Task to carry out >> Provide the count of lines below that include the word "Beiträgen", without any accompanying remarks.

[Stored items]
╔══

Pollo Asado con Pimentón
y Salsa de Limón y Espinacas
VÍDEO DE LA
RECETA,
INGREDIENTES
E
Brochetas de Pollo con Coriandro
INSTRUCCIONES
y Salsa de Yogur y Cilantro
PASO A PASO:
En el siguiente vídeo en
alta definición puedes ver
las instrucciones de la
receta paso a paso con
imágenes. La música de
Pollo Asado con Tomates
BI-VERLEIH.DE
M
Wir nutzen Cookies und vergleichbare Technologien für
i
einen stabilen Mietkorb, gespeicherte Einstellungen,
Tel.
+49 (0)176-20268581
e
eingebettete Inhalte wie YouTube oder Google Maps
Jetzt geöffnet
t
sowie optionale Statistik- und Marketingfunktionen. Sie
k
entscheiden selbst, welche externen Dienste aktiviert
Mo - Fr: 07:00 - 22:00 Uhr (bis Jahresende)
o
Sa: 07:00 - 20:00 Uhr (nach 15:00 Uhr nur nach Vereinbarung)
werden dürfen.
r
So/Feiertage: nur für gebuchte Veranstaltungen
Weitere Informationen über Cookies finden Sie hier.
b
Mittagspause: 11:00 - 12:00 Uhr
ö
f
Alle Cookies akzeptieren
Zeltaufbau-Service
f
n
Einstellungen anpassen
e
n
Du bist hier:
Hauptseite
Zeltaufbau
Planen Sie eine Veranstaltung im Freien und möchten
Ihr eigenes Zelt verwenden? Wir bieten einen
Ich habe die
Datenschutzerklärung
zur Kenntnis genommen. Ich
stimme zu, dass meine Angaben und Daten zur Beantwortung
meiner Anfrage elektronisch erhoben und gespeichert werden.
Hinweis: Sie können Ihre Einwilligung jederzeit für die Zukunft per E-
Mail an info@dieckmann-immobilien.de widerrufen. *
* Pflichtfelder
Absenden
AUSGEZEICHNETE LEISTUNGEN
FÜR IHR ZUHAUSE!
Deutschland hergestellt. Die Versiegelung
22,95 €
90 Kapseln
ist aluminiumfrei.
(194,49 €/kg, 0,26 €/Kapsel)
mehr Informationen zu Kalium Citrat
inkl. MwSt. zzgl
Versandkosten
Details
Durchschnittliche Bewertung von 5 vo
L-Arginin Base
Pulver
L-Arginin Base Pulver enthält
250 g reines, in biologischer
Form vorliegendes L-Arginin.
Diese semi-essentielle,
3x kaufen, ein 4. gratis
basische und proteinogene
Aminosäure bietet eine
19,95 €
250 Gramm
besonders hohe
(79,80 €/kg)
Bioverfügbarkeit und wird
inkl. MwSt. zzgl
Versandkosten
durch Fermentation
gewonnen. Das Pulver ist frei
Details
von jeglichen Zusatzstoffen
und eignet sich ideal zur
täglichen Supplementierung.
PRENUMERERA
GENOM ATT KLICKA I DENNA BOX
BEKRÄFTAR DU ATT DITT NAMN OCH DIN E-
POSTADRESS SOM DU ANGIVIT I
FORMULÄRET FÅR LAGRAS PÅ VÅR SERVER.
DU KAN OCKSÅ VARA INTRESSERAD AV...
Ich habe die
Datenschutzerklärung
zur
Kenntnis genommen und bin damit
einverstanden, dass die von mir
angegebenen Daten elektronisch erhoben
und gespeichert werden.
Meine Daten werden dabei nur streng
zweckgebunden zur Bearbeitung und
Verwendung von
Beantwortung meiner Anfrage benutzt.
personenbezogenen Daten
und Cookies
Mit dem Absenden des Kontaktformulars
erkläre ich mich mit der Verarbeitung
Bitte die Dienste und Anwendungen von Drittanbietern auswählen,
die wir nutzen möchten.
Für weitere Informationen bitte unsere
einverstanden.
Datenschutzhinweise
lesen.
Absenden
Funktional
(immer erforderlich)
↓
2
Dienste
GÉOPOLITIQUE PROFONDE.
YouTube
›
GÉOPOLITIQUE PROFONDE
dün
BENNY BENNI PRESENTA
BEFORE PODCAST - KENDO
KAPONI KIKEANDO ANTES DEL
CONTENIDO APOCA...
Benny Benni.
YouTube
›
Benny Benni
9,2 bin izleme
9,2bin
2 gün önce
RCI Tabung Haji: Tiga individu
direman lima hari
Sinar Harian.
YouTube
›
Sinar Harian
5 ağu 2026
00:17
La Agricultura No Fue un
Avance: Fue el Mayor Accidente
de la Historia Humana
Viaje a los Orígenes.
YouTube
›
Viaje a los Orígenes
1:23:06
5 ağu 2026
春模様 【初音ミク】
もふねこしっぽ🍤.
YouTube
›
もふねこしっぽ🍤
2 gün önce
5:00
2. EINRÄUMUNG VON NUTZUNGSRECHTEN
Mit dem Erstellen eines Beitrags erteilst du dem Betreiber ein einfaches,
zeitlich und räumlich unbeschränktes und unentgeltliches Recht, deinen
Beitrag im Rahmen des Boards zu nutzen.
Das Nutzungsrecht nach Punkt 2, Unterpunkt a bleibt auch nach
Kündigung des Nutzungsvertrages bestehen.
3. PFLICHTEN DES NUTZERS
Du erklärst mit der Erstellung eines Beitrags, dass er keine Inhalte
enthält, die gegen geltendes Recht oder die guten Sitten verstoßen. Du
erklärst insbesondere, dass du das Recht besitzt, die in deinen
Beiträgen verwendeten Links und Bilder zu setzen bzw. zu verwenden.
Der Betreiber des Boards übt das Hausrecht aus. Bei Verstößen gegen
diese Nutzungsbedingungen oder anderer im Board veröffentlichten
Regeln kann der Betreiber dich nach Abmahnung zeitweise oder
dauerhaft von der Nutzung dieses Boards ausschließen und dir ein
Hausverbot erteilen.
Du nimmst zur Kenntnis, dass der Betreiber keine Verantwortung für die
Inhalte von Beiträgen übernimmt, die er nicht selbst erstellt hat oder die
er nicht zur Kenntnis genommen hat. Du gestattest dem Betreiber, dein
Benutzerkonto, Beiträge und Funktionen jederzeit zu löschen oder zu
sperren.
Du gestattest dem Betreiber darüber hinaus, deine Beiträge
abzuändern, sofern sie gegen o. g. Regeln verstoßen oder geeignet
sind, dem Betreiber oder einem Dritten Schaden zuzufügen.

╚══

Expected answer >> 2